PROBLEM TO WORK ON
Filter the entries below, keeping every line that has the word "name".

THE INPUT

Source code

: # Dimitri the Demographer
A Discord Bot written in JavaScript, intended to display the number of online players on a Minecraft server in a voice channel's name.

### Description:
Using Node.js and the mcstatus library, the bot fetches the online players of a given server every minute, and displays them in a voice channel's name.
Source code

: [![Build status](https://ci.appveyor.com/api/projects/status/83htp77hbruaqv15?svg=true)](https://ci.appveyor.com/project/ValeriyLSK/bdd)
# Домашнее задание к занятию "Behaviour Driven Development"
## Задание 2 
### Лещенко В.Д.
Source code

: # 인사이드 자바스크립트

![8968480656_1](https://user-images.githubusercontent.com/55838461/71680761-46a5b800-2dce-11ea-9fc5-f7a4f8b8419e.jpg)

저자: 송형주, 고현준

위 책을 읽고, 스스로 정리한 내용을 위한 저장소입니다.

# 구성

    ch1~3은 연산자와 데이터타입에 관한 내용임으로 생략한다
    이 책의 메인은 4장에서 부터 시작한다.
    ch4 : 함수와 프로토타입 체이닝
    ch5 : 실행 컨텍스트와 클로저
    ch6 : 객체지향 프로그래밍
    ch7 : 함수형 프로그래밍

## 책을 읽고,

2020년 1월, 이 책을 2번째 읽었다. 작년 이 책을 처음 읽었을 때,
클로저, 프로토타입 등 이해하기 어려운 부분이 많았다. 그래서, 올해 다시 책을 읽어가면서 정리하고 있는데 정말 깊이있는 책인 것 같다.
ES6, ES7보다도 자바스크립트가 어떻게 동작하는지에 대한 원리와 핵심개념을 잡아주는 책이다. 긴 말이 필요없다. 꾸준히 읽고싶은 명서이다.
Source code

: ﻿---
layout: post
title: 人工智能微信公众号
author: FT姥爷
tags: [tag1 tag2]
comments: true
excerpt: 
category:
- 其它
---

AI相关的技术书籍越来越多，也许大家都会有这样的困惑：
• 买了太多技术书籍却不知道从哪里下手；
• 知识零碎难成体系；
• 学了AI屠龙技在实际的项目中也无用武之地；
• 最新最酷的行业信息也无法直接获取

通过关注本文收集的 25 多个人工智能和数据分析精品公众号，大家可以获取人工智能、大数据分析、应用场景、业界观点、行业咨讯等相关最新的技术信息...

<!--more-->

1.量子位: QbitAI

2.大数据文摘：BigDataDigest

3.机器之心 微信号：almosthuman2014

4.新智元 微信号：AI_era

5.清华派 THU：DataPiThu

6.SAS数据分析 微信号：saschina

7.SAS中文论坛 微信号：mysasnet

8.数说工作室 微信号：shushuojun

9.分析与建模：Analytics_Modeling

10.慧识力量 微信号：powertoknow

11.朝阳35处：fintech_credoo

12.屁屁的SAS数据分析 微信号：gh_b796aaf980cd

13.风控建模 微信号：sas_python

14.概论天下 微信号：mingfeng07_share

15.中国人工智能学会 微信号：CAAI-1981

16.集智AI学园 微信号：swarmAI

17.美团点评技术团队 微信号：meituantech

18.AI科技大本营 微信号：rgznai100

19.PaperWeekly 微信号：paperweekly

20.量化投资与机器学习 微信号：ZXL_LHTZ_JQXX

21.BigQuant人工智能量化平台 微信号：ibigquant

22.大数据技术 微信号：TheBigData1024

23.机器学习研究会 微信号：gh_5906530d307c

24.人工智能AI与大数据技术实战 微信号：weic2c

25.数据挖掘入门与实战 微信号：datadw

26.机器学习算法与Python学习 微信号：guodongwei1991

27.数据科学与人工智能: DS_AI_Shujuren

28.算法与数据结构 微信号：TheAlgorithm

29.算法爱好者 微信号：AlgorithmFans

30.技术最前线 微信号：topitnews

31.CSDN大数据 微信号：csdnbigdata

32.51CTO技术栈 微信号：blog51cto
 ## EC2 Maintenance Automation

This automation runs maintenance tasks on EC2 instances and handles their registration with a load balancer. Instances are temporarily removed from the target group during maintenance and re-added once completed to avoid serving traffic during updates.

SOLUTION
A Discord Bot written in JavaScript, intended to display the number of online players on a Minecraft server in a voice channel's name.
Using Node.js and the mcstatus library, the bot fetches the online players of a given server every minute, and displays them in a voice channel's name.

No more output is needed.